DATA FOR ANALYSIS:
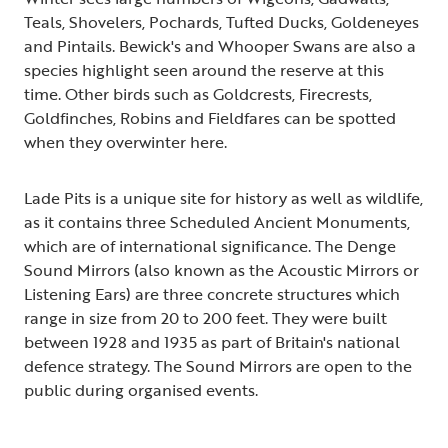
Teals, Shovelers, Pochards, Tufted Ducks, Goldeneyes
and Pintails. Bewick's and Whooper Swans are also a
species highlight seen around the reserve at this
time. Other birds such as Goldcrests, Firecrests,
Goldfinches, Robins and Fieldfares can be spotted
when they overwinter here.
Lade Pits is a unique site for history as well as wildlife,
as it contains three Scheduled Ancient Monuments,
which are of international significance. The Denge
Sound Mirrors (also known as the Acoustic Mirrors or
Listening Ears) are three concrete structures which
range in size from 20 to 200 feet. They were built
between 1928 and 1935 as part of Britain's national
defence strategy. The Sound Mirrors are open to the
public during organised events.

TASK DESCRIPTION:
Without the pictures, repeat every line of the material above exactly.

TASK SOLUTION:
Teals, Shovelers, Pochards, Tufted Ducks, Goldeneyes
and Pintails. Bewick's and Whooper Swans are also a
species highlight seen around the reserve at this
time. Other birds such as Goldcrests, Firecrests,
Goldfinches, Robins and Fieldfares can be spotted
when they overwinter here.
Lade Pits is a unique site for history as well as wildlife,
as it contains three Scheduled Ancient Monuments,
which are of international significance. The Denge
Sound Mirrors (also known as the Acoustic Mirrors or
Listening Ears) are three concrete structures which
range in size from 20 to 200 feet. They were built
between 1928 and 1935 as part of Britain's national
defence strategy. The Sound Mirrors are open to the
public during organised events.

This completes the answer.